Limb landmark coordinates
*** Begin section ***

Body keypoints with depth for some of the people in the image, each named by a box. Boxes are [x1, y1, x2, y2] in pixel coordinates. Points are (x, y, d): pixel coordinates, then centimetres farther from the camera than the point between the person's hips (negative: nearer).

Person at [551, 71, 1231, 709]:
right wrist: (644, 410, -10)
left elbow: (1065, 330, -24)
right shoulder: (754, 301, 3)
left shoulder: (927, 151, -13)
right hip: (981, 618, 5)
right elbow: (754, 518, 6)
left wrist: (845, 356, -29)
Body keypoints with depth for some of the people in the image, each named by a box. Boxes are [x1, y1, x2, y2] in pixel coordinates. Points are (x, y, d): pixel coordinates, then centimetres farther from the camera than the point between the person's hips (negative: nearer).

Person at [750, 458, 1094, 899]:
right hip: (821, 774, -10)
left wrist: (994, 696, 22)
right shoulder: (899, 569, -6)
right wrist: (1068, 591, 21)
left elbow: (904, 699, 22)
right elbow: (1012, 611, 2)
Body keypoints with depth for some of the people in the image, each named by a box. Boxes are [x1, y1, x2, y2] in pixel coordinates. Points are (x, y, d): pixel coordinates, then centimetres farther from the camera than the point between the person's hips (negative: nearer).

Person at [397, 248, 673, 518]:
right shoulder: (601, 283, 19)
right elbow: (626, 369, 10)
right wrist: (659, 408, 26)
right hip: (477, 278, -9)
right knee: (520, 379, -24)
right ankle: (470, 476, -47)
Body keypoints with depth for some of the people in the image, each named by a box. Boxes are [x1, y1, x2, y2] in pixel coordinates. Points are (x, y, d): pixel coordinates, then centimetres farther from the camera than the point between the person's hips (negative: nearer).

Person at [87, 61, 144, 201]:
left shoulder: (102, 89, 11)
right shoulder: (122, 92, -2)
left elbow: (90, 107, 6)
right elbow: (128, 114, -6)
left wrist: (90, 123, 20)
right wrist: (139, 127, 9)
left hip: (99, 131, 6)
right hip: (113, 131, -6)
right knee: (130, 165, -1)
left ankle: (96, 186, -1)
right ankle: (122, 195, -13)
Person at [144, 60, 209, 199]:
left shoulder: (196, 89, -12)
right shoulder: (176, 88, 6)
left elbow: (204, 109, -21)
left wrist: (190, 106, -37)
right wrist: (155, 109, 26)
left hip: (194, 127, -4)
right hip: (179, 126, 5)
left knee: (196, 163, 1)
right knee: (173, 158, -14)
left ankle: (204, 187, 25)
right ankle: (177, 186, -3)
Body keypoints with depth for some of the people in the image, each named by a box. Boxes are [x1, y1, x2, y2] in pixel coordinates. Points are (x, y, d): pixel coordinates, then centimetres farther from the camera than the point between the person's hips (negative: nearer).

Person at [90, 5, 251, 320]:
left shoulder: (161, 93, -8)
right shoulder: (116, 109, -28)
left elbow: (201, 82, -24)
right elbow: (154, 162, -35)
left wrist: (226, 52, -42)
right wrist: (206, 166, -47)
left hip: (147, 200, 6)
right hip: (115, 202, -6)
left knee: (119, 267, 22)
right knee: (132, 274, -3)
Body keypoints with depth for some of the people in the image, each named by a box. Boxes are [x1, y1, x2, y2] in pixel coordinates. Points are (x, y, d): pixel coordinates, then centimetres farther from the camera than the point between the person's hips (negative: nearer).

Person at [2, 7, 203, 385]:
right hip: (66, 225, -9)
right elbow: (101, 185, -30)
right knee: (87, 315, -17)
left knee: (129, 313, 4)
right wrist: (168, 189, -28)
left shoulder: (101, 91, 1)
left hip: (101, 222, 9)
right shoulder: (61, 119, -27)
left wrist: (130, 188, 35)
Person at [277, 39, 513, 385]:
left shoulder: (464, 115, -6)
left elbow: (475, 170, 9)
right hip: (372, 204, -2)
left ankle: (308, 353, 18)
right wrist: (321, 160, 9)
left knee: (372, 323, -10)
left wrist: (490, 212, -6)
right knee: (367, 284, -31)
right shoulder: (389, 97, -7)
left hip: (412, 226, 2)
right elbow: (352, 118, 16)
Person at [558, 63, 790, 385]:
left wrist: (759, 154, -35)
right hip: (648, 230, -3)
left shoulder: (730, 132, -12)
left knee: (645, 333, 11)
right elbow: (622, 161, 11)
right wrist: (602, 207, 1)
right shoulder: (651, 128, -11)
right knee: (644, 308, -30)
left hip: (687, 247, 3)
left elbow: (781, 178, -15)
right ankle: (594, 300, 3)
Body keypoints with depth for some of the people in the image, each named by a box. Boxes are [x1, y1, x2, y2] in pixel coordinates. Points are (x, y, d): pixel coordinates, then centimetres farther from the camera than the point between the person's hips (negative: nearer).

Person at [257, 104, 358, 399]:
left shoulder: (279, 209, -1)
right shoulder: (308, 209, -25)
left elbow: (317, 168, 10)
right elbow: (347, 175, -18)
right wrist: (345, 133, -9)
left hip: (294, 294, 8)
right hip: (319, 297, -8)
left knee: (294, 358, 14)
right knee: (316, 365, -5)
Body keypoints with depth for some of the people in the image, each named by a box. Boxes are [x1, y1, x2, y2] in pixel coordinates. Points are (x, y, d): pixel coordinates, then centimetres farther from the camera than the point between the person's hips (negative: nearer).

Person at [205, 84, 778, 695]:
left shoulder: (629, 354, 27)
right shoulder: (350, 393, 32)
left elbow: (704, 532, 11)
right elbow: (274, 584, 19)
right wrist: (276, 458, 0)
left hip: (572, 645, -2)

*** End section ***

▸ **WHAT YOU SHOULD DO**: Rewrite all of the material above with every "centimetres" switched to "cm", leaving everything else untouched.

▸ **EXERCISE SOLUTION**:
Body keypoints with depth for some of the people in the image, each named by a box. Boxes are [x1, y1, x2, y2] in pixel coordinates. Points are (x, y, d): pixel coordinates, then cm farther from the camera than the point between the person's hips (negative: nearer).

Person at [551, 71, 1231, 709]:
right wrist: (644, 410, -10)
left elbow: (1065, 330, -24)
right shoulder: (754, 301, 3)
left shoulder: (927, 151, -13)
right hip: (981, 618, 5)
right elbow: (754, 518, 6)
left wrist: (845, 356, -29)
Body keypoints with depth for some of the people in the image, each named by a box. Boxes are [x1, y1, x2, y2] in pixel coordinates. Points are (x, y, d): pixel coordinates, then cm farther from the camera than the point between the person's hips (negative: nearer).

Person at [750, 458, 1094, 899]:
right hip: (821, 774, -10)
left wrist: (994, 696, 22)
right shoulder: (899, 569, -6)
right wrist: (1068, 591, 21)
left elbow: (904, 699, 22)
right elbow: (1012, 611, 2)
Body keypoints with depth for some of the people in the image, each named by a box. Boxes are [x1, y1, x2, y2] in pixel coordinates. Points are (x, y, d): pixel coordinates, then cm farther from the camera than the point between the person's hips (negative: nearer).

Person at [397, 248, 673, 518]:
right shoulder: (601, 283, 19)
right elbow: (626, 369, 10)
right wrist: (659, 408, 26)
right hip: (477, 278, -9)
right knee: (520, 379, -24)
right ankle: (470, 476, -47)
Body keypoints with depth for some of the people in the image, each named by a box. Boxes are [x1, y1, x2, y2] in pixel coordinates. Points are (x, y, d): pixel coordinates, then cm farther from the camera than the point between the person's hips (negative: nearer).

Person at [87, 61, 144, 201]:
left shoulder: (102, 89, 11)
right shoulder: (122, 92, -2)
left elbow: (90, 107, 6)
right elbow: (128, 114, -6)
left wrist: (90, 123, 20)
right wrist: (139, 127, 9)
left hip: (99, 131, 6)
right hip: (113, 131, -6)
right knee: (130, 165, -1)
left ankle: (96, 186, -1)
right ankle: (122, 195, -13)
Person at [144, 60, 209, 199]:
left shoulder: (196, 89, -12)
right shoulder: (176, 88, 6)
left elbow: (204, 109, -21)
left wrist: (190, 106, -37)
right wrist: (155, 109, 26)
left hip: (194, 127, -4)
right hip: (179, 126, 5)
left knee: (196, 163, 1)
right knee: (173, 158, -14)
left ankle: (204, 187, 25)
right ankle: (177, 186, -3)
Body keypoints with depth for some of the people in the image, each named by a box. Boxes are [x1, y1, x2, y2] in pixel coordinates. Points are (x, y, d): pixel coordinates, then cm farther from the camera than the point between the person's hips (negative: nearer).

Person at [90, 5, 251, 320]:
left shoulder: (161, 93, -8)
right shoulder: (116, 109, -28)
left elbow: (201, 82, -24)
right elbow: (154, 162, -35)
left wrist: (226, 52, -42)
right wrist: (206, 166, -47)
left hip: (147, 200, 6)
right hip: (115, 202, -6)
left knee: (119, 267, 22)
right knee: (132, 274, -3)
Body keypoints with depth for some of the people in the image, each named by a box. Boxes are [x1, y1, x2, y2] in pixel coordinates. Points are (x, y, d): pixel coordinates, then cm farther from the camera than the point between the person's hips (negative: nearer).

Person at [2, 7, 203, 385]:
right hip: (66, 225, -9)
right elbow: (101, 185, -30)
right knee: (87, 315, -17)
left knee: (129, 313, 4)
right wrist: (168, 189, -28)
left shoulder: (101, 91, 1)
left hip: (101, 222, 9)
right shoulder: (61, 119, -27)
left wrist: (130, 188, 35)
Person at [277, 39, 513, 385]:
left shoulder: (464, 115, -6)
left elbow: (475, 170, 9)
right hip: (372, 204, -2)
left ankle: (308, 353, 18)
right wrist: (321, 160, 9)
left knee: (372, 323, -10)
left wrist: (490, 212, -6)
right knee: (367, 284, -31)
right shoulder: (389, 97, -7)
left hip: (412, 226, 2)
right elbow: (352, 118, 16)
Person at [558, 63, 790, 385]:
left wrist: (759, 154, -35)
right hip: (648, 230, -3)
left shoulder: (730, 132, -12)
left knee: (645, 333, 11)
right elbow: (622, 161, 11)
right wrist: (602, 207, 1)
right shoulder: (651, 128, -11)
right knee: (644, 308, -30)
left hip: (687, 247, 3)
left elbow: (781, 178, -15)
right ankle: (594, 300, 3)
Body keypoints with depth for some of the people in the image, each named by a box. Boxes are [x1, y1, x2, y2] in pixel coordinates. Points are (x, y, d): pixel coordinates, then cm farther from the camera than the point between the person's hips (negative: nearer).

Person at [257, 104, 358, 399]:
left shoulder: (279, 209, -1)
right shoulder: (308, 209, -25)
left elbow: (317, 168, 10)
right elbow: (347, 175, -18)
right wrist: (345, 133, -9)
left hip: (294, 294, 8)
right hip: (319, 297, -8)
left knee: (294, 358, 14)
right knee: (316, 365, -5)
Body keypoints with depth for some of the people in the image, each named by a box. Boxes are [x1, y1, x2, y2] in pixel coordinates. Points are (x, y, d): pixel coordinates, then cm farther from the camera than the point between the person's hips (negative: nearer).

Person at [205, 84, 778, 695]:
left shoulder: (629, 354, 27)
right shoulder: (350, 393, 32)
left elbow: (704, 532, 11)
right elbow: (274, 584, 19)
right wrist: (276, 458, 0)
left hip: (572, 645, -2)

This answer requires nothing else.